« La maladie s’est déclarée dans deux villages du woreda [district] de Kelela, dans le Sud Wollo », a indiqué Milliyon Wendabeku, un expert médical du service de gestion des urgences de santé publique du ministère de la Santé.
Le ministère a reçu les premiers rapports sur l’apparition de la maladie le 17 juillet dernier. Ces rapports détaillaient les symptômes de la maladie : fièvre, maux de tête, raideurs à la nuque et vomissements.
« Les symptômes sont des manifestations de la méningite », a dit M. Milliyon lors d’une conférence de presse à Addis-Abeba le 29 juillet.
Il a indiqué que, suite à la réception du rapport, le ministère avait envoyé sur place une équipe médicale – formée de personnel du ministère et de l’Organisation mondiale de la santé des Nations Unies (OMS). L’équipe a examiné 147 cas présumés de méningite.
« Les examens médicaux ont permis à l’équipe de confirmer que 81 personnes étaient infectées par la maladie », a dit M. Milliyon. « Sur ces 81 patients, 18 sont morts depuis ».
L’Éthiopie est l’un des pays considérés par l’OMS comme faisant partie de la « ceinture de la méningite » – qui s’étend du Sénégal, à l’ouest, jusqu’à la Corne de l’Afrique.
Selon l’OMS, les épidémies qui touchent la « ceinture de la méningite » commencent généralement pendant la saison sèche, de janvier à mars, et se terminent au début de la saison des pluies, de mai à juin.
D’après M. Milliyon, lors de la dernière vague de méningite – qui aurait duré de la fin juin à la mi-juillet – le problème le plus crucial était le manque de logistique en termes de transports et de communications. Cela aurait, selon lui, retardé les efforts de traitement.

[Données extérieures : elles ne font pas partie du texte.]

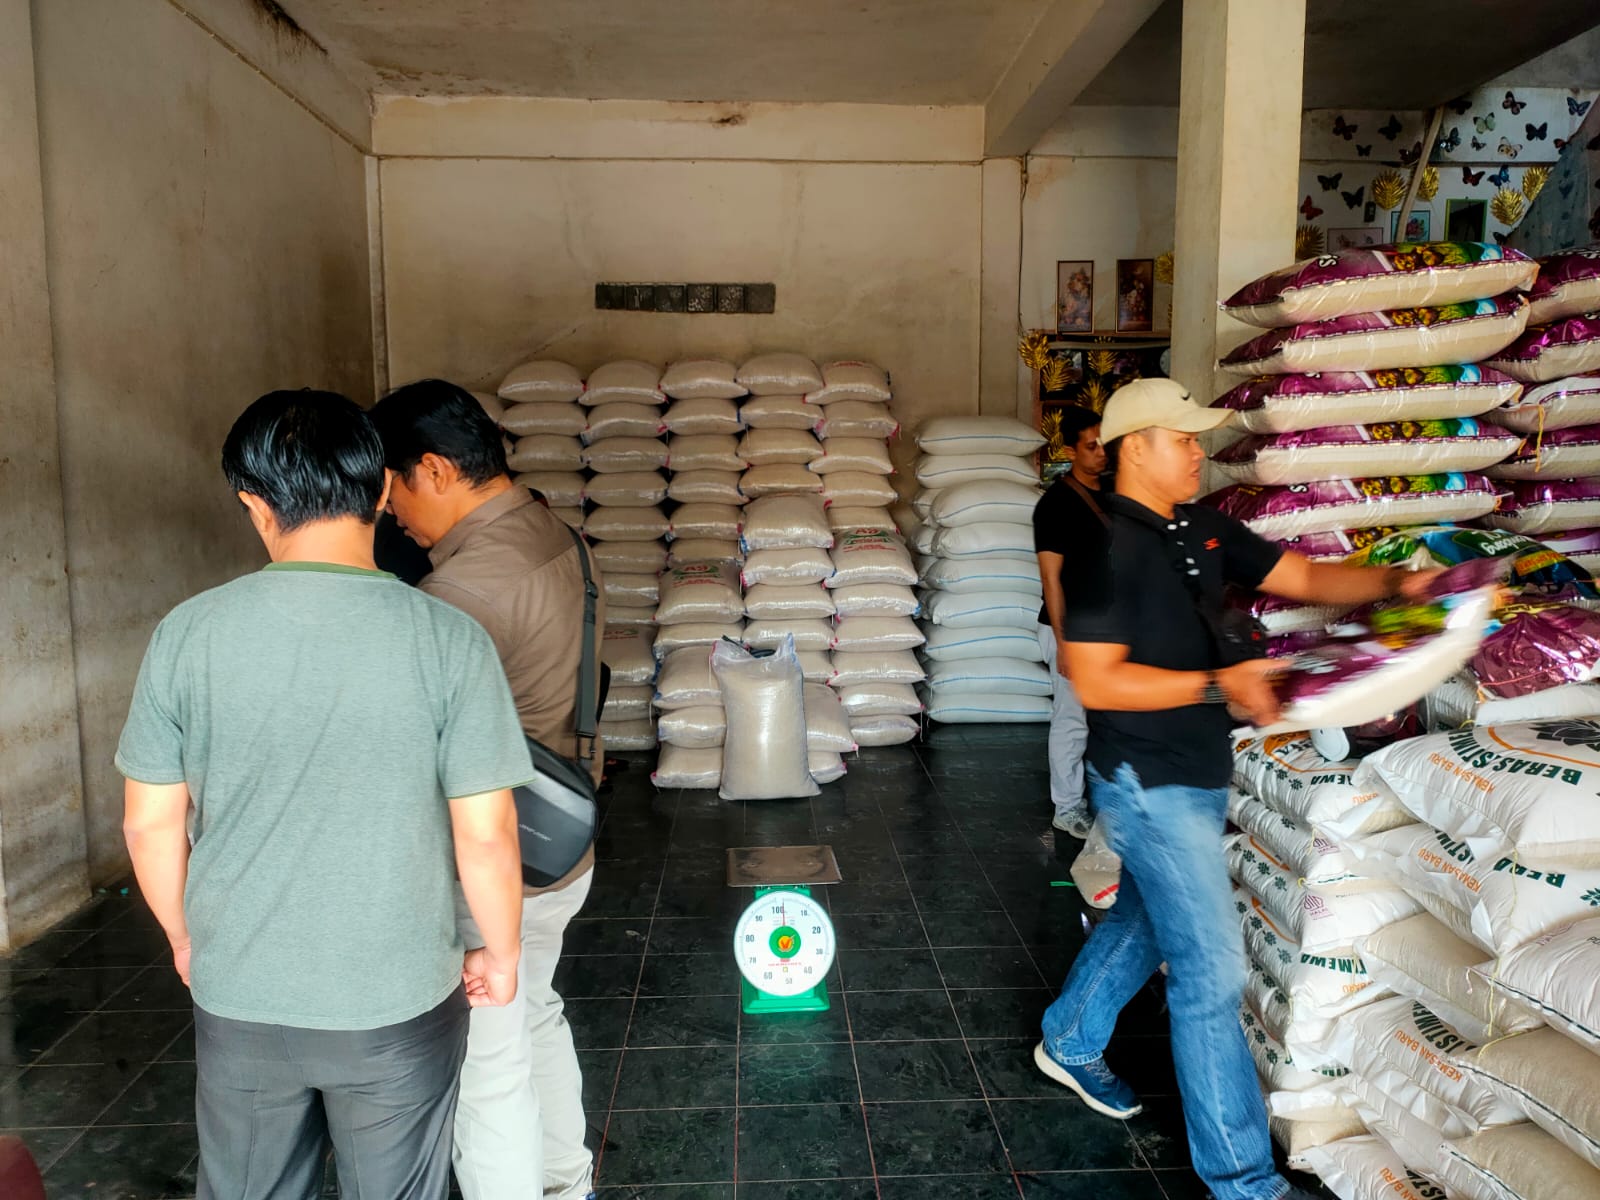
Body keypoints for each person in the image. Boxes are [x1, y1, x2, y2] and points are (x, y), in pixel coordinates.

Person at [117, 390, 529, 1200]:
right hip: (397, 999)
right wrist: (502, 954)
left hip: (241, 992)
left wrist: (186, 938)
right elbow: (487, 834)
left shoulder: (187, 634)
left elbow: (149, 823)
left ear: (253, 504)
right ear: (381, 490)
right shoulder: (448, 640)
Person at [1033, 378, 1437, 1200]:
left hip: (1194, 770)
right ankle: (1244, 1181)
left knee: (1148, 919)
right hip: (1145, 780)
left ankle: (1070, 1036)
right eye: (1183, 438)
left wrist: (1396, 586)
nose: (1198, 451)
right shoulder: (1105, 549)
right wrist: (1220, 686)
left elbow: (1307, 578)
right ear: (1135, 447)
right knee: (1212, 973)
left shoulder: (1201, 527)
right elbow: (1095, 678)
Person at [370, 379, 603, 1200]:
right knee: (535, 1013)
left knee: (486, 1061)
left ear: (434, 469)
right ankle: (567, 1184)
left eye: (391, 489)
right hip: (561, 837)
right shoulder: (556, 534)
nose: (387, 512)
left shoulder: (460, 594)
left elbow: (411, 752)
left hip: (494, 857)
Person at [1033, 407, 1109, 839]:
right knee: (1072, 718)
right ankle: (1066, 806)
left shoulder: (1114, 495)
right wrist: (1064, 645)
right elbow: (1051, 580)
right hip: (1069, 630)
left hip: (1106, 629)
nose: (1101, 453)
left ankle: (1104, 797)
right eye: (1091, 446)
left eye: (1104, 444)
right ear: (1069, 450)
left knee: (1109, 718)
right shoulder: (1055, 505)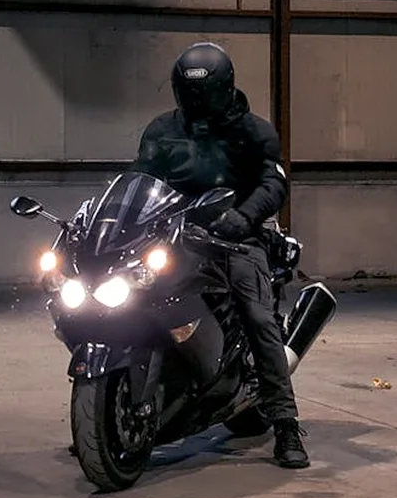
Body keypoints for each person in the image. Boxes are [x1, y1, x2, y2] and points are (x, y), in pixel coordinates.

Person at [132, 41, 309, 469]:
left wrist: (244, 216)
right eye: (188, 94)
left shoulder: (254, 131)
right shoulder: (161, 131)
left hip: (235, 236)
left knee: (257, 315)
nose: (195, 102)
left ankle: (285, 424)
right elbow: (139, 181)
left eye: (202, 94)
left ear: (224, 89)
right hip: (172, 237)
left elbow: (274, 182)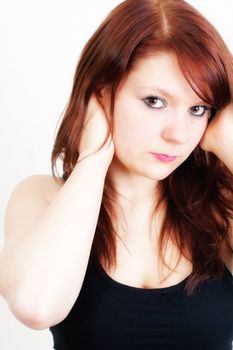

Il a indiqué que l’arrivée de l’équipe médicale dans la région d’Amhara avait permis l’ouverture d’un centre médical temporaire et l’amélioration du traitement de la maladie. L’équipe a également procédé à la vaccination de quelque 9 000 habitants de la région.
« Trente patients ont été admis et ont pu récupérer au centre médical temporaire », a dit M. Milliyon. « Nous n’avons vu aucun nouveau patient au cours des trois derniers jours et aucun décès n’a été rapporté ».
Selon Ahmed Imano, responsable des relations publiques auprès du ministère de la Santé, la région d’Amhara a la capacité de traiter jusqu’à 300 000 personnes.